* Text for analysis:
····················

Mountain in Maine, United States

Traveler Mountain is a mountain located in Piscataquis County, Maine, in Baxter State Park. The Traveler, is the eighth-most prominent in Maine. Subsidiary peaks include the Peak of the Ridges 3225 ft North and South Traveler Mountain 3144 ft and 2677 ft, respectively.

The Traveler stands within the watershed of the Penobscot River, which drains into Penobscot Bay on the coast of Maine. The east side of the Traveler drains into the East Branch of the Penobscot River. The north and west sides of the Traveler drain by several brooks into Trout Brook, then into Grand Lake Matagamon, the source of the East Branch of the Penobscot. The south side of the Traveler drains into the Pogy Brook, then into Wassataquoik Stream and the East Branch.

The Traveler was named by loggers using the East Branch of the Penobscot River. As any distant object will appear to do, it seemed to move along with them as they went down river. Upper and Lower South Branch Ponds are at the western base of the Traveler. Three ridges descend the western slopes of the mountain and provide access to the summit. These ridges are from North to South: North Traveler Ridge, Center Ridge and Pinnacle Ridge. North Traveler Ridge of course leads to the Northern summit. The other two ridges begin near the thoroughfare between the two ponds and proceed up to the peak of the ridges 3225 ft. Both routes then merge on the way from the Peak of the Ridges to the summit of the Traveler.

····················

* Extracted material:
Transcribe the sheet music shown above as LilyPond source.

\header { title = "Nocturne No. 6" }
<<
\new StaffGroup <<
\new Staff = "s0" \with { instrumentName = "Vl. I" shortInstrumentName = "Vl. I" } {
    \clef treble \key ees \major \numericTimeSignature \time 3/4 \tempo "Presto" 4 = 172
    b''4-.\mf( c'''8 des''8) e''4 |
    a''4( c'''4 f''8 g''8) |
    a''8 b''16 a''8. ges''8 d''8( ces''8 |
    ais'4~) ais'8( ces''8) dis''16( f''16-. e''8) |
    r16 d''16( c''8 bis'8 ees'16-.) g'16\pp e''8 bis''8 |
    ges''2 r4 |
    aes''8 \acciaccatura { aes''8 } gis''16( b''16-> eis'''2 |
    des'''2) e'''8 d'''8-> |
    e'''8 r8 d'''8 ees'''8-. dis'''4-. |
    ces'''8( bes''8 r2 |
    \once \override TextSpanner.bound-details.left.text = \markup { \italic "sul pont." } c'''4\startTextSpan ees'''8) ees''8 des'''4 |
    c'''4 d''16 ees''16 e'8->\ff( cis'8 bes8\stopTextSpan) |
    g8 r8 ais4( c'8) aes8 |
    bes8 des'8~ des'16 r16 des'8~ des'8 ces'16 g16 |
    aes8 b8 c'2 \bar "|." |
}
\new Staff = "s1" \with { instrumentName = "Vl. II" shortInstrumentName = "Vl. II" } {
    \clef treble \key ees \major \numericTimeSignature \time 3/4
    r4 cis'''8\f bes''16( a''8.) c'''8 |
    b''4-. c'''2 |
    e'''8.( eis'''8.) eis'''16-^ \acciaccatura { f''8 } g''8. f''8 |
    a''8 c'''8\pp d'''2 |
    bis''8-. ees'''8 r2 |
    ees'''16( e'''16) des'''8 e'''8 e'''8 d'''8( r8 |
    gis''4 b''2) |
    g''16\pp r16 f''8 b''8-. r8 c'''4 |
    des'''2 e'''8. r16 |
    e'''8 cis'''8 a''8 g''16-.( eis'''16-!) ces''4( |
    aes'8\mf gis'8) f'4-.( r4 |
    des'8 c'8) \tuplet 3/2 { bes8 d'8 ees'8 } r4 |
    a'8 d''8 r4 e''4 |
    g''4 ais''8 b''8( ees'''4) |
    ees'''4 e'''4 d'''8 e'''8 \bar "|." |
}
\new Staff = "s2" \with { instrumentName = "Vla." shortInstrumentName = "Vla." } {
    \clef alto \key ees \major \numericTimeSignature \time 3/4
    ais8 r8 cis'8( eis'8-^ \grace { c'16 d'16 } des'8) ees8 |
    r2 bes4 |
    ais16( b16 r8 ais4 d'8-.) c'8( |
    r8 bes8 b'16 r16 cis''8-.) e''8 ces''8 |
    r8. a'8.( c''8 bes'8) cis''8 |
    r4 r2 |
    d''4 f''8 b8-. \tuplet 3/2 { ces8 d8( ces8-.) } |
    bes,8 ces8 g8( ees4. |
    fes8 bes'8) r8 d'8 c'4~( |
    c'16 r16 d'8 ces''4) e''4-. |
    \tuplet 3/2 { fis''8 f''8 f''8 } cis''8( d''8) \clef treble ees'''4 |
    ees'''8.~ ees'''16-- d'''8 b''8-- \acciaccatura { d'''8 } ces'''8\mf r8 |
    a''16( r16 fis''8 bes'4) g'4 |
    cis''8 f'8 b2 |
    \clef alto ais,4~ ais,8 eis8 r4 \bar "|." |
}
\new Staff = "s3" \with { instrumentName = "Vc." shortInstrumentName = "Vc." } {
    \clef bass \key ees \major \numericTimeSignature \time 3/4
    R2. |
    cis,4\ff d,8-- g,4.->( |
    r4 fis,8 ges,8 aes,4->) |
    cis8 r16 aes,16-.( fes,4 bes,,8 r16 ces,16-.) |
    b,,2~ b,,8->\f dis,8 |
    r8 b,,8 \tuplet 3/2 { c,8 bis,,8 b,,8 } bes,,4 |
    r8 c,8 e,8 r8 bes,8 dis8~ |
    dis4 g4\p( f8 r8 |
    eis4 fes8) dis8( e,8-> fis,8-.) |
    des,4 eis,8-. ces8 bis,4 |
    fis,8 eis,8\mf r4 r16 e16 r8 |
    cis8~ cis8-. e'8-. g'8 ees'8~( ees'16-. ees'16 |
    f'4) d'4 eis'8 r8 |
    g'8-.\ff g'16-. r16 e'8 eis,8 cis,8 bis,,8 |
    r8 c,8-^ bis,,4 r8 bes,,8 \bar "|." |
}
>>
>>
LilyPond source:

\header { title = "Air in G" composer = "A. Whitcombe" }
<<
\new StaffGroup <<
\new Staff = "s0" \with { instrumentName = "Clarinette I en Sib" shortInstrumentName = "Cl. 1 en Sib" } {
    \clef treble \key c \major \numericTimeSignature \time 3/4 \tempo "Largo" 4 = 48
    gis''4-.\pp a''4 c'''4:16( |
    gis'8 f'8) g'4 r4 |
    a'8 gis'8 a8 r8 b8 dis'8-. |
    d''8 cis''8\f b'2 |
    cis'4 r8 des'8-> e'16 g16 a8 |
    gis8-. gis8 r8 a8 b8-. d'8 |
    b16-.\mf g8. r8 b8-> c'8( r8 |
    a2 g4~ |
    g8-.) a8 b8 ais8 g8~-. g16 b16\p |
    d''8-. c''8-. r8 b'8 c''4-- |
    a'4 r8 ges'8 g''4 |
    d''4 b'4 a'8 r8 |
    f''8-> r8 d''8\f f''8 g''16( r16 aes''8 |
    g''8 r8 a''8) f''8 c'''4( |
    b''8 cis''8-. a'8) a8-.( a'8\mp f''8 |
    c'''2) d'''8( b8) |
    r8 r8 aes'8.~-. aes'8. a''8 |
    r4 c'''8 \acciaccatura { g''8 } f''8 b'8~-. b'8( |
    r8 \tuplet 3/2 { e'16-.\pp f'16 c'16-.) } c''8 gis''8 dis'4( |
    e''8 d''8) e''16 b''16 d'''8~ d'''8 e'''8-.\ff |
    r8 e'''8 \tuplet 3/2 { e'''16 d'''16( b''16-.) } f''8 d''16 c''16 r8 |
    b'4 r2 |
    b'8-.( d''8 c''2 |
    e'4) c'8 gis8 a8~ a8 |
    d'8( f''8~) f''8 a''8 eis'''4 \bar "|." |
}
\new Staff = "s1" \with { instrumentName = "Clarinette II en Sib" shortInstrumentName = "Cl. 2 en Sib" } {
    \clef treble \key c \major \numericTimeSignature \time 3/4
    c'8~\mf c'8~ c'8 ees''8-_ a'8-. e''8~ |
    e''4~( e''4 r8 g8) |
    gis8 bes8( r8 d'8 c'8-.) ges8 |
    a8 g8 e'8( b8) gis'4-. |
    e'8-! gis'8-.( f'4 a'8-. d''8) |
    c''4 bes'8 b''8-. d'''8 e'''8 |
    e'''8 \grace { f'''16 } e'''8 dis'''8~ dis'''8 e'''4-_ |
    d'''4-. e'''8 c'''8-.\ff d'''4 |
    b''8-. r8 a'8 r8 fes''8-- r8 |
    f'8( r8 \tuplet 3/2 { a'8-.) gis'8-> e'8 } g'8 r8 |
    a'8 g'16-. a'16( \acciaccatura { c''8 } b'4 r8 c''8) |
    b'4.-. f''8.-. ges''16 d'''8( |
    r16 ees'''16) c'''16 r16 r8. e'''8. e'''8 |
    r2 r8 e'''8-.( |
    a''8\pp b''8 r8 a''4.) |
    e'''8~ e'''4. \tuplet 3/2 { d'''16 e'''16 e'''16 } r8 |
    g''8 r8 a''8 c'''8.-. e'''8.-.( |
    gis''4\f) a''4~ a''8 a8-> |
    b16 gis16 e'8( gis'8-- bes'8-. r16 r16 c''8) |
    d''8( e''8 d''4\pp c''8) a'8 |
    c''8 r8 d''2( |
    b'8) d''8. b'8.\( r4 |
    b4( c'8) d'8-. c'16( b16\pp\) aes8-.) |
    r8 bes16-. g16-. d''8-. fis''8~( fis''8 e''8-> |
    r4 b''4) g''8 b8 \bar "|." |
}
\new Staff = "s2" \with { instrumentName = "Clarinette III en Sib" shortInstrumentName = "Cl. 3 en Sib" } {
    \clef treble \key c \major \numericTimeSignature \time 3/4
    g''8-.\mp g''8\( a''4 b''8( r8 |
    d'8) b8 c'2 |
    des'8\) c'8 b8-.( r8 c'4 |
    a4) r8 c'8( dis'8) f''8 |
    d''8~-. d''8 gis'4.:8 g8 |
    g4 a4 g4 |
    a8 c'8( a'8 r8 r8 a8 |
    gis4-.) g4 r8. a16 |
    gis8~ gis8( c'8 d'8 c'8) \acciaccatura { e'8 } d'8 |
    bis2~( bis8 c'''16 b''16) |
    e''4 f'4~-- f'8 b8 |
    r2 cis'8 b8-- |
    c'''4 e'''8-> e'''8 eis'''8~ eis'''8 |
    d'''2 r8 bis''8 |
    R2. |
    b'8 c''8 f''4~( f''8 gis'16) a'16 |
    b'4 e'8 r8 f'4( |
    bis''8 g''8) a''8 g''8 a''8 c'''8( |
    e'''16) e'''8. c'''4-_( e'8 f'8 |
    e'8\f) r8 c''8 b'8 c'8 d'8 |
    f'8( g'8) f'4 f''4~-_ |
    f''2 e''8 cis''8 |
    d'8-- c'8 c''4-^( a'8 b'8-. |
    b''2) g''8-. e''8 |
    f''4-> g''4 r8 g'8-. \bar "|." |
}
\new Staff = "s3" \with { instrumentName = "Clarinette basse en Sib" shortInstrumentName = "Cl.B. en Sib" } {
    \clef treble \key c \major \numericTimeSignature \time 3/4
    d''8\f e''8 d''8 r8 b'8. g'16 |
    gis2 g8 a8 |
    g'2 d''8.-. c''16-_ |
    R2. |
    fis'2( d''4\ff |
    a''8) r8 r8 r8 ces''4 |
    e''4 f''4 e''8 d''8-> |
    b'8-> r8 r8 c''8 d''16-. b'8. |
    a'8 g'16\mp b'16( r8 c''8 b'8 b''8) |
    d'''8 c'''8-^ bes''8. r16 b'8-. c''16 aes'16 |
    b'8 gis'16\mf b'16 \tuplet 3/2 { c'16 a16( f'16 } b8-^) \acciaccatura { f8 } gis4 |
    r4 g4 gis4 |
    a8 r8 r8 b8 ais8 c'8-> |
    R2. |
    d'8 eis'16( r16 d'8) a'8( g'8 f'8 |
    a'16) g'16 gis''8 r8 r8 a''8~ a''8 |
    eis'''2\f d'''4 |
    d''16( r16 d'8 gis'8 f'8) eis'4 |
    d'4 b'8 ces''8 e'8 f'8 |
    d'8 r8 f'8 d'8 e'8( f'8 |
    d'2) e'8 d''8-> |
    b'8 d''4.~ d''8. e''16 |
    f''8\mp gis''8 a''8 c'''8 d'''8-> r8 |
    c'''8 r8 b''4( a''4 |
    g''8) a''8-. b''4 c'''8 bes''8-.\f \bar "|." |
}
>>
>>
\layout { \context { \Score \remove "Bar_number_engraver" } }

····················

* Exercise A:
Answer these questions using the text on Traveler Mountain.
(i) In which county is Traveler Mountain located?
(ii) By whom was the Traveler named?
(iii) Which ponds lie at the western base of the Traveler?
* Exercise B: From the text on Traveler Mountain, list the ridges that descend the western slopes of the mountain.
The material is unrelated to the text on Traveler Mountain.

* Your solution A:
(i) Piscataquis County, Maine.
(ii) By loggers using the East Branch of the Penobscot River.
(iii) Upper and Lower South Branch Ponds.

* Your solution B: North Traveler Ridge, Center Ridge, Pinnacle Ridge